Studies of Lichen and Church Windows

Lichen 2

Lichen 1

Lichen 6

Lichen 5

Lichen 4

Lichen 3

I posted the above photographs at the Yo Liverpool forum with the following message:

Considering that you guys can post pictures of Arizona wildcats and Fazakerley kestrels, and so on, these photographs of Baltimore lichen might seem a bit tame. The lichen were on photographed on a rotten branch that came down either in the recent storms or conceivably with the East Coast earthquake we had last week.

And who says things aren't exciting round here?

Rose Window National Cathedral larger

Ballet for 9/11

Like Cirque du Soleil acrobats
flourescent yellow hardhats balance
on scaffolding by the big rose
window of the National Cathedral,
safety net flying above them
to catch the bits and pieces
dislodged by the earthquake,
in this nation battered by
hurricanes, economic despair,
readying for 9/11 remembrance,
sprucing for the beauteous eternal.

Christopher T. George


Finding the Lost Liverbird

For Jonathan Wild

You emerge from the soot-dark crypt,
from the dust of centuries,
into the Liverpool daylight --

powdered brick, shattered glass
in traceried windows,
in bombed old St.

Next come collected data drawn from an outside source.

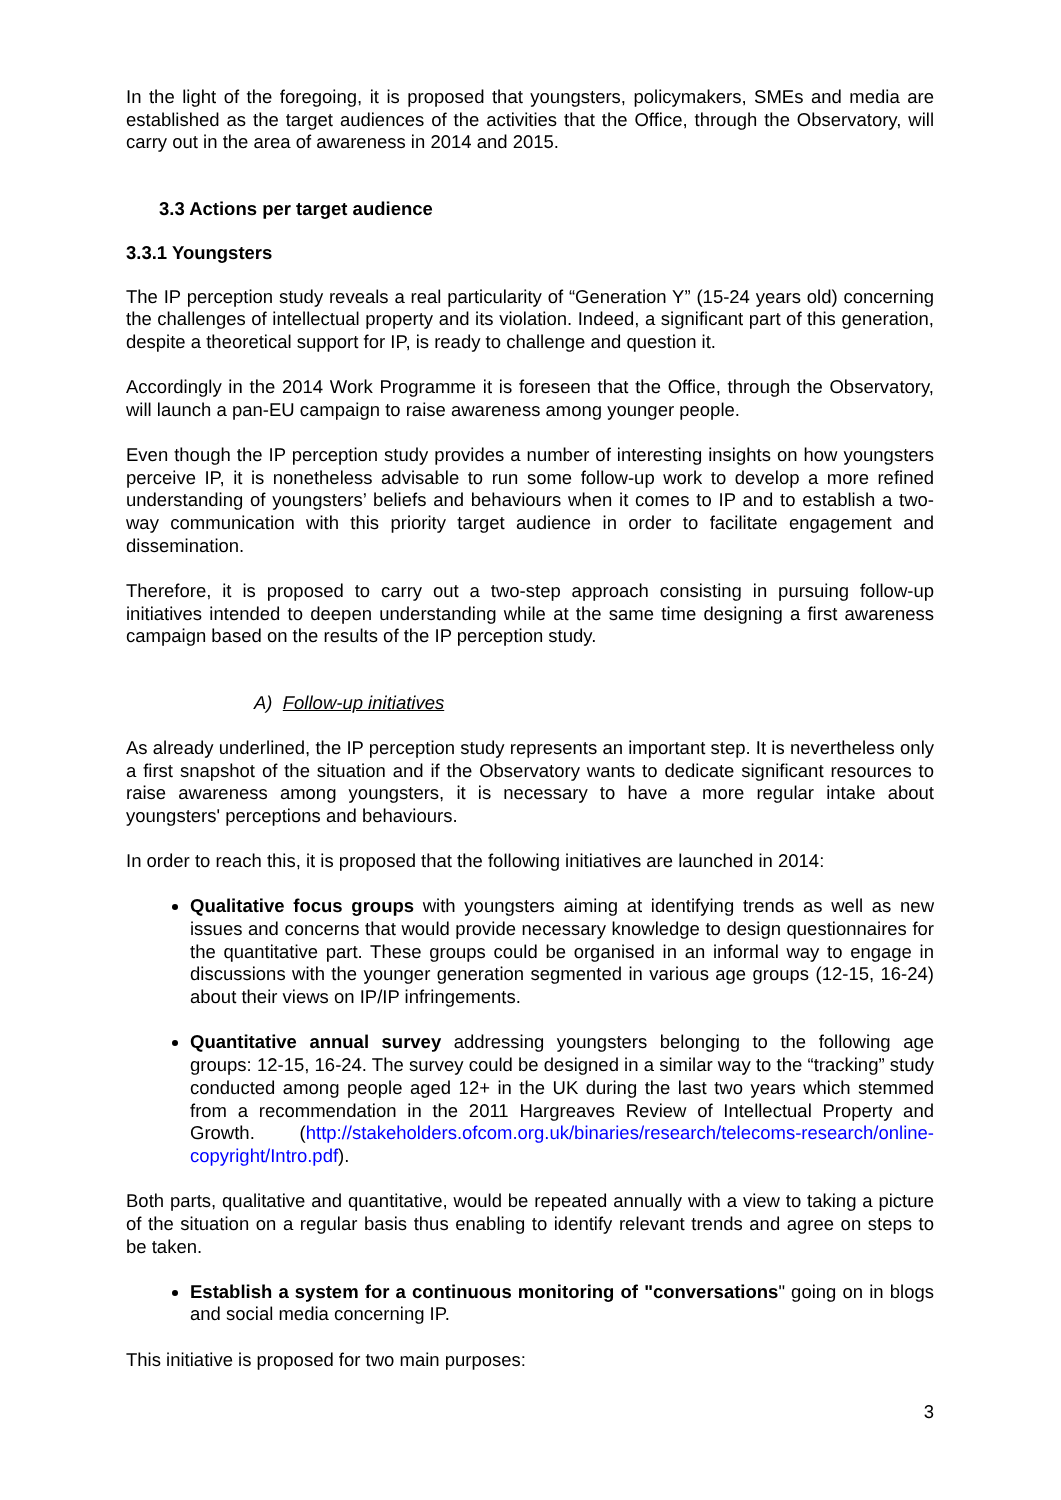In the light of the foregoing, it is proposed that youngsters, policymakers, SMEs and media are established as the target audiences of the activities that the Office, through the Observatory, will carry out in the area of awareness in 2014 and 2015.
3.3 Actions per target audience
3.3.1 Youngsters
The IP perception study reveals a real particularity of “Generation Y” (15-24 years old) concerning the challenges of intellectual property and its violation. Indeed, a significant part of this generation, despite a theoretical support for IP, is ready to challenge and question it.
Accordingly in the 2014 Work Programme it is foreseen that the Office, through the Observatory, will launch a pan-EU campaign to raise awareness among younger people.
Even though the IP perception study provides a number of interesting insights on how youngsters perceive IP, it is nonetheless advisable to run some follow-up work to develop a more refined understanding of youngsters’ beliefs and behaviours when it comes to IP and to establish a two-way communication with this priority target audience in order to facilitate engagement and dissemination.
Therefore, it is proposed to carry out a two-step approach consisting in pursuing follow-up initiatives intended to deepen understanding while at the same time designing a first awareness campaign based on the results of the IP perception study.
A) Follow-up initiatives
As already underlined, the IP perception study represents an important step. It is nevertheless only a first snapshot of the situation and if the Observatory wants to dedicate significant resources to raise awareness among youngsters, it is necessary to have a more regular intake about youngsters' perceptions and behaviours.
In order to reach this, it is proposed that the following initiatives are launched in 2014:
Qualitative focus groups with youngsters aiming at identifying trends as well as new issues and concerns that would provide necessary knowledge to design questionnaires for the quantitative part. These groups could be organised in an informal way to engage in discussions with the younger generation segmented in various age groups (12-15, 16-24) about their views on IP/IP infringements.
Quantitative annual survey addressing youngsters belonging to the following age groups: 12-15, 16-24. The survey could be designed in a similar way to the “tracking” study conducted among people aged 12+ in the UK during the last two years which stemmed from a recommendation in the 2011 Hargreaves Review of Intellectual Property and Growth. (http://stakeholders.ofcom.org.uk/binaries/research/telecoms-research/online-copyright/Intro.pdf).
Both parts, qualitative and quantitative, would be repeated annually with a view to taking a picture of the situation on a regular basis thus enabling to identify relevant trends and agree on steps to be taken.
Establish a system for a continuous monitoring of "conversations" going on in blogs and social media concerning IP.
This initiative is proposed for two main purposes:
3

Luke's.

Yet hark: high above,
in a cracked pane
still flies the Liverbird!

Christopher T. George

You can access the thread "Liverpool's Lost Liver Bird - Unseen till now......." at Yo Liverpool started by Cadfael (Jonathan Wild) through the title to this blog posting. Jonathan is responsible for the website on Liverpool's St. Luke's Church which was bombed in 1941 and has been kept in its bombed out state as a war memorial to those killed in the city during the Blitz. As Jonathan explains, after taking a recent tour of the crypt he happened to notice a hitherto unnoticed small pane of remaining stained glass high up in a usually inaccessible part of the church, that contained an image of Liverpool's famous Liverbird.